I never thought that metaphor and hyperbole could morph into accuracy.
|Fog by the Bay|
Nothing quite like a concussion to thump home what it means to be in a fog. Or, in the act of sustaining it, what it is to be stunned and dazed. Spacey doesn't just describe the daydreaming kid in class next to you. Words no longer exaggerate. They convey reality in my post-concussion world.
|Sunlight trying to pierce through|
on a hiking trail by the Bay
For weeks now, it's taken concentrated effort to pierce through the mists. Interesting things are easier to focus on. But the mindless multi-tasking? Forget it. Literally.
It's been rather humorous to be a young(ish) person exhibiting Alzheimer's-like symptoms. And for a while, I felt humor was all I had left. During a follow-up test with a doctor to determine the extent of my concussion:
Neurologist: Name as many words as you can beginning with the letter "f" in the next 60 seconds.
Me: Ummm ... quickly editing out the first word we all know that begins with "f" ... ok, fundamental, foundation, fibula, ... nearly followed that with fistula, but figured the neurologist would think I was being facetious ... flabbergast, fiendish, furious, ... and so on
Neurologist: interrupting his own counting mid-60 seconds ... I've never heard fibula nor flabbergast mentioned in these tests before.

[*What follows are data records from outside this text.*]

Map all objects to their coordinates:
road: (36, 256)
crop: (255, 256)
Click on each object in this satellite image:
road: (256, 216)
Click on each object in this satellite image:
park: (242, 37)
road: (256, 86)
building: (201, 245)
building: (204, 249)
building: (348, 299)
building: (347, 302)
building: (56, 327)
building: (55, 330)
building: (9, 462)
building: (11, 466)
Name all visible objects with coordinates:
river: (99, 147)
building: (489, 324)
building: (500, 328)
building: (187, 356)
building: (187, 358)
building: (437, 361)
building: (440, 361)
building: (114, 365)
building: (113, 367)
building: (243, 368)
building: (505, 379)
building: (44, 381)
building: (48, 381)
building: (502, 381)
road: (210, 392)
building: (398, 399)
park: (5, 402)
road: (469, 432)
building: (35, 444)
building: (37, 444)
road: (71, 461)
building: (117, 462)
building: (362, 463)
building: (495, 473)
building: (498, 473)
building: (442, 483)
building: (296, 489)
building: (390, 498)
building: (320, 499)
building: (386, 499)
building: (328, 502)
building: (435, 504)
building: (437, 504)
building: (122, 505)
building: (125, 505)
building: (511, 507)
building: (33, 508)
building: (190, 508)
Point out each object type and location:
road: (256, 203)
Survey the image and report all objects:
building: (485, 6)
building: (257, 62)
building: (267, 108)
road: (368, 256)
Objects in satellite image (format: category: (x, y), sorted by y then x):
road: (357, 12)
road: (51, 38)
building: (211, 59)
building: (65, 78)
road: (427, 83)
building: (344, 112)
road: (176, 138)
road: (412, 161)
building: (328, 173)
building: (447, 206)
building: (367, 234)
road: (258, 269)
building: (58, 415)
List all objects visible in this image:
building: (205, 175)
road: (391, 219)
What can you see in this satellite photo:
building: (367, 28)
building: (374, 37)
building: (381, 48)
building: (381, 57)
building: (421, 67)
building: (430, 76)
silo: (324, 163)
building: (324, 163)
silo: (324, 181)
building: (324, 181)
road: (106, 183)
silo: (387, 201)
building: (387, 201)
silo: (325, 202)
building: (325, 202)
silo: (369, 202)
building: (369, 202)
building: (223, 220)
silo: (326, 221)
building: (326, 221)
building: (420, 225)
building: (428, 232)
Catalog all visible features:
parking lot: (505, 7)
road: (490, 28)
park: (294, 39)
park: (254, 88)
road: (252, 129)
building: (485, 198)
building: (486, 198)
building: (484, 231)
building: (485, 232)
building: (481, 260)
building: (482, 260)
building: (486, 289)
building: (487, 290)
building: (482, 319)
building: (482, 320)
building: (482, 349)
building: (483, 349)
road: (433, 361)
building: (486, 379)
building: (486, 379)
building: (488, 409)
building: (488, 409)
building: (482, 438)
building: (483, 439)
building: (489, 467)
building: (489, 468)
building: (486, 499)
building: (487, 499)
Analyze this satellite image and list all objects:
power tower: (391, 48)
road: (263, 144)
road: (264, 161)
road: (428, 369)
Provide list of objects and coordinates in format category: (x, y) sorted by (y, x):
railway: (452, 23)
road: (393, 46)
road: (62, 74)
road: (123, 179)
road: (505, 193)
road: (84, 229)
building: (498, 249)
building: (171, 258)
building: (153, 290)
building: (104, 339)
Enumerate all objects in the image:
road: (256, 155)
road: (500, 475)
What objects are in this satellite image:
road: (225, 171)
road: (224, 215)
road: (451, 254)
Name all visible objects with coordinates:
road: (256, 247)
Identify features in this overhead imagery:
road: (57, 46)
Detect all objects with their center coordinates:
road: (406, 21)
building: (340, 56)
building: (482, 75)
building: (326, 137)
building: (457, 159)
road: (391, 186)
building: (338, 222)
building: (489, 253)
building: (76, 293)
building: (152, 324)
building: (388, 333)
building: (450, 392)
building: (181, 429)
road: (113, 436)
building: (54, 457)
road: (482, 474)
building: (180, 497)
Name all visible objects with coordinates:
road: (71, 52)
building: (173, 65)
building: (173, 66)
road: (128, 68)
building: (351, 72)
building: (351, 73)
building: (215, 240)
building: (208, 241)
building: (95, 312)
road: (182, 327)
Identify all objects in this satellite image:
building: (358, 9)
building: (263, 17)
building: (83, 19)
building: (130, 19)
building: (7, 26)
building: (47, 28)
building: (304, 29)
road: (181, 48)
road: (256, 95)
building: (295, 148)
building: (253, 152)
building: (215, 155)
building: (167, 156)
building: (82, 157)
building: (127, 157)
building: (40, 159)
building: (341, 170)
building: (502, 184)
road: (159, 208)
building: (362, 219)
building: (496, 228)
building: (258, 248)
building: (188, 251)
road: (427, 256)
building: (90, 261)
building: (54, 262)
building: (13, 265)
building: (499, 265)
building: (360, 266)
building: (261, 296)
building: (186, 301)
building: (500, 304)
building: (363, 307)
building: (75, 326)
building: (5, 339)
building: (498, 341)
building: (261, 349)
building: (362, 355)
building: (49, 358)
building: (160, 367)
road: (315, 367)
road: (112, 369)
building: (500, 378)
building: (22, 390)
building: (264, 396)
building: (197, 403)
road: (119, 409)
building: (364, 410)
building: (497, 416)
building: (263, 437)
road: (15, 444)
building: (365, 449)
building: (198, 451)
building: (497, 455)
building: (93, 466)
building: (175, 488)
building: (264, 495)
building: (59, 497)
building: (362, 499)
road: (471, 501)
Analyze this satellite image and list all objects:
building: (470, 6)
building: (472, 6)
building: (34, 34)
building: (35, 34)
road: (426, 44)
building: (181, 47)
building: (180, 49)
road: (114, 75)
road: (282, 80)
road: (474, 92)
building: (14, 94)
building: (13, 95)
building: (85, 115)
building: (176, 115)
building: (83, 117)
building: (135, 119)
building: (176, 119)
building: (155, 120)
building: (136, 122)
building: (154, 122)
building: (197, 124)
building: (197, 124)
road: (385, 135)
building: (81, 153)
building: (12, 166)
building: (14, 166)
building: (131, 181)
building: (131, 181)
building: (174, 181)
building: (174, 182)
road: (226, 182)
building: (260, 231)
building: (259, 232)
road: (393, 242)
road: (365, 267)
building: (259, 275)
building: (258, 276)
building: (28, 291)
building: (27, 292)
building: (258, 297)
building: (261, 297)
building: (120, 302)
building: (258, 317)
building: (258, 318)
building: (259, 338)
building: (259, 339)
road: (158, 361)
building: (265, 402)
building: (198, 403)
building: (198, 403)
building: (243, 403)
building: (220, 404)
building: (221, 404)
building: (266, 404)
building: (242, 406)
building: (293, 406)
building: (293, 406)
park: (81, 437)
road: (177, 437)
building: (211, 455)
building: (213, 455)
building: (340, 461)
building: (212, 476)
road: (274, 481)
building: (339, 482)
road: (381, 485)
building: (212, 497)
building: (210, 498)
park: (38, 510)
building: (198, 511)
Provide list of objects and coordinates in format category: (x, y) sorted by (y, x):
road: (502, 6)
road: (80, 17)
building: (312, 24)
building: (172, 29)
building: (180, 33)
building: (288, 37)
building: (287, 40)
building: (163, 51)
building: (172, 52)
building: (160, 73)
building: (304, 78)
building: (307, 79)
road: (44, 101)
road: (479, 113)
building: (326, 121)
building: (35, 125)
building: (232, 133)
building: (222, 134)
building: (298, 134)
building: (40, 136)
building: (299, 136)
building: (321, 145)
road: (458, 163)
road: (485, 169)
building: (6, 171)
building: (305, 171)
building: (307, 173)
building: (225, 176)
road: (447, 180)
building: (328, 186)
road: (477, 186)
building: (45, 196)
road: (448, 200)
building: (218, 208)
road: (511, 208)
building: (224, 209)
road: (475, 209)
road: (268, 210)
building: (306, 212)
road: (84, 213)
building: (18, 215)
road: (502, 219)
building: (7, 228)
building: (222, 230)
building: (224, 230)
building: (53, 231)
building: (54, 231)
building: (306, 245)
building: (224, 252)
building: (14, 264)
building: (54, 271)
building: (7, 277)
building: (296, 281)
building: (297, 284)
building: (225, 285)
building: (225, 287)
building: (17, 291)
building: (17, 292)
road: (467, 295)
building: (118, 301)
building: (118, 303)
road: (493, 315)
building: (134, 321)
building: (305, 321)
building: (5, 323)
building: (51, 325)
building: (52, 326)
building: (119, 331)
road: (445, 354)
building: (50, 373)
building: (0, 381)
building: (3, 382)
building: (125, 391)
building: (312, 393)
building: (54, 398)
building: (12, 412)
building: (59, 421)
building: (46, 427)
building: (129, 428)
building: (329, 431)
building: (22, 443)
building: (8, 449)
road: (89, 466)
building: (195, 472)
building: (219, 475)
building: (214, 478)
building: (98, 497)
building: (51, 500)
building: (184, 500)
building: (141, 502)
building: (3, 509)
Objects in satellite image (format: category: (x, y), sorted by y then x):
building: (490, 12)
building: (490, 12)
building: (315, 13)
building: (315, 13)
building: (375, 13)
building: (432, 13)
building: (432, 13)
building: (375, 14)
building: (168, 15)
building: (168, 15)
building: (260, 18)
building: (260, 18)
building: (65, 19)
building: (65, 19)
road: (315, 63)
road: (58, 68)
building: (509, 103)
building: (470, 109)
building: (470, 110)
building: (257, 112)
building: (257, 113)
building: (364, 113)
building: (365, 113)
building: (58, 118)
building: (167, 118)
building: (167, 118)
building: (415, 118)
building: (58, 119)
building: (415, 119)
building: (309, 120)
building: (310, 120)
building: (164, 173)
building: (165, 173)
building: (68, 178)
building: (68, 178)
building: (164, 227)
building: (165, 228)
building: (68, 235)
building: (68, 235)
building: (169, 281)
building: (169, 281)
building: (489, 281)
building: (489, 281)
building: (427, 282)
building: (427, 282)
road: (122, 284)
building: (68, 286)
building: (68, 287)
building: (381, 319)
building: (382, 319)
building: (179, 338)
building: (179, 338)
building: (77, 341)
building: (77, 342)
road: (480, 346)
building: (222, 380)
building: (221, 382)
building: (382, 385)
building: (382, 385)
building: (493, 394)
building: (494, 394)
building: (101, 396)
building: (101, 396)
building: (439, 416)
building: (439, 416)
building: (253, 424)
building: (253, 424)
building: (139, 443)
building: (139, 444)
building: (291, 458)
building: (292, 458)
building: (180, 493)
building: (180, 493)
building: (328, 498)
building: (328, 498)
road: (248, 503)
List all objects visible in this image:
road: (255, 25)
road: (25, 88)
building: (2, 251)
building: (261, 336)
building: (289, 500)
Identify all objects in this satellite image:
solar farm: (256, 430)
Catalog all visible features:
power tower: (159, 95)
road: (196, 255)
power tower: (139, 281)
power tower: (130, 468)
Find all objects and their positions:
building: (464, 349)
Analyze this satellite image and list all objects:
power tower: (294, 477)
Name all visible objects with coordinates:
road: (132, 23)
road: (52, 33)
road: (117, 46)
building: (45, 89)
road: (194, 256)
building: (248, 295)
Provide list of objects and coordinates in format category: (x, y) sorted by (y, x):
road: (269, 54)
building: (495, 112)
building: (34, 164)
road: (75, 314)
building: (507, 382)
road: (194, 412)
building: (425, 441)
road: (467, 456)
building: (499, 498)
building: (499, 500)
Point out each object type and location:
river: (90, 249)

Me: Do I get extra credit for the quality of the words?
In truth, the only way for me to stay focused was to turn the question into a word game -- no monosyllabic "f" words!
|From the bedroom window|
Mind tricks aside, I've spent a lot of time recently lying in the dark and slowing my life down outside of deadlines and meetings. (Too bad there's no slo-mo button for Life, or even freeze frame.) Hopefully, I'll make better judgment calls next time on the ski slopes. But the post-concussion experience is rather fascinating. It's like being in someone else's body. Or rather, someone else's head.
Good news: the neurologist assures me I will get my old brain back.